— Task data —

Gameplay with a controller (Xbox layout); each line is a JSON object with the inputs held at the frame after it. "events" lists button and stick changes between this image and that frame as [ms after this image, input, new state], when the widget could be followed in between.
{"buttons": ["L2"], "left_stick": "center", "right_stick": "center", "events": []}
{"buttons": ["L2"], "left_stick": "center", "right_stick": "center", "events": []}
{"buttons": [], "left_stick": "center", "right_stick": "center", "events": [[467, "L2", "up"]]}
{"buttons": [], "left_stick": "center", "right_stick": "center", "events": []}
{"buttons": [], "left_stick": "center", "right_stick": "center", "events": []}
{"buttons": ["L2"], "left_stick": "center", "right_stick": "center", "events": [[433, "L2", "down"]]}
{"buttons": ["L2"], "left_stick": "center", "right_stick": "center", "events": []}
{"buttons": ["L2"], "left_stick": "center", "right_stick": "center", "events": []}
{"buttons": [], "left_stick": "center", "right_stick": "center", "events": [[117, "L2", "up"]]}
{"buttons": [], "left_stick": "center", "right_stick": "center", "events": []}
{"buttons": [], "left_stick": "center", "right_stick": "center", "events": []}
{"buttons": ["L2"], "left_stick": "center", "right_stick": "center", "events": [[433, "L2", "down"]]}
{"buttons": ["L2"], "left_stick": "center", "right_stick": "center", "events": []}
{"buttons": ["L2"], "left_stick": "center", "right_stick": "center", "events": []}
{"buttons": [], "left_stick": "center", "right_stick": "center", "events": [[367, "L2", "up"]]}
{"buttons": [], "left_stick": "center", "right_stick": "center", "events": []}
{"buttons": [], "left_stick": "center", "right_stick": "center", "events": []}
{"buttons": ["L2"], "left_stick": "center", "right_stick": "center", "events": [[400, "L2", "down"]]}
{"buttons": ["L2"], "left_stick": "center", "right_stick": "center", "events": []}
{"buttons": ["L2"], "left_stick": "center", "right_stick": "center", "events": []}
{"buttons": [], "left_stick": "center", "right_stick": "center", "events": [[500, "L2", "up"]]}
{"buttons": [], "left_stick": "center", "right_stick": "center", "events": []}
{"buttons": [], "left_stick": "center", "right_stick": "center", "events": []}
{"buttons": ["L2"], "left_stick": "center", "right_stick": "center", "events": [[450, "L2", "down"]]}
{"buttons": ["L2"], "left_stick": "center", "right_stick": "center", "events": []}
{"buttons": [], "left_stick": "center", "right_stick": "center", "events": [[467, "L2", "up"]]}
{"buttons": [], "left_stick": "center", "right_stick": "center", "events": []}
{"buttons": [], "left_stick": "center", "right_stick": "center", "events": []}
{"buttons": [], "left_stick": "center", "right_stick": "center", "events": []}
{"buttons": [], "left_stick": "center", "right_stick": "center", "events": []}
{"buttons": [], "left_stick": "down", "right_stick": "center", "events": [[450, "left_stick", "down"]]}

— Instructions for the task —
Find the word "down" in the entries above and gather every line that holds it.

— Solution —
{"buttons": ["L2"], "left_stick": "center", "right_stick": "center", "events": [[433, "L2", "down"]]}
{"buttons": ["L2"], "left_stick": "center", "right_stick": "center", "events": [[433, "L2", "down"]]}
{"buttons": ["L2"], "left_stick": "center", "right_stick": "center", "events": [[400, "L2", "down"]]}
{"buttons": ["L2"], "left_stick": "center", "right_stick": "center", "events": [[450, "L2", "down"]]}
{"buttons": [], "left_stick": "down", "right_stick": "center", "events": [[450, "left_stick", "down"]]}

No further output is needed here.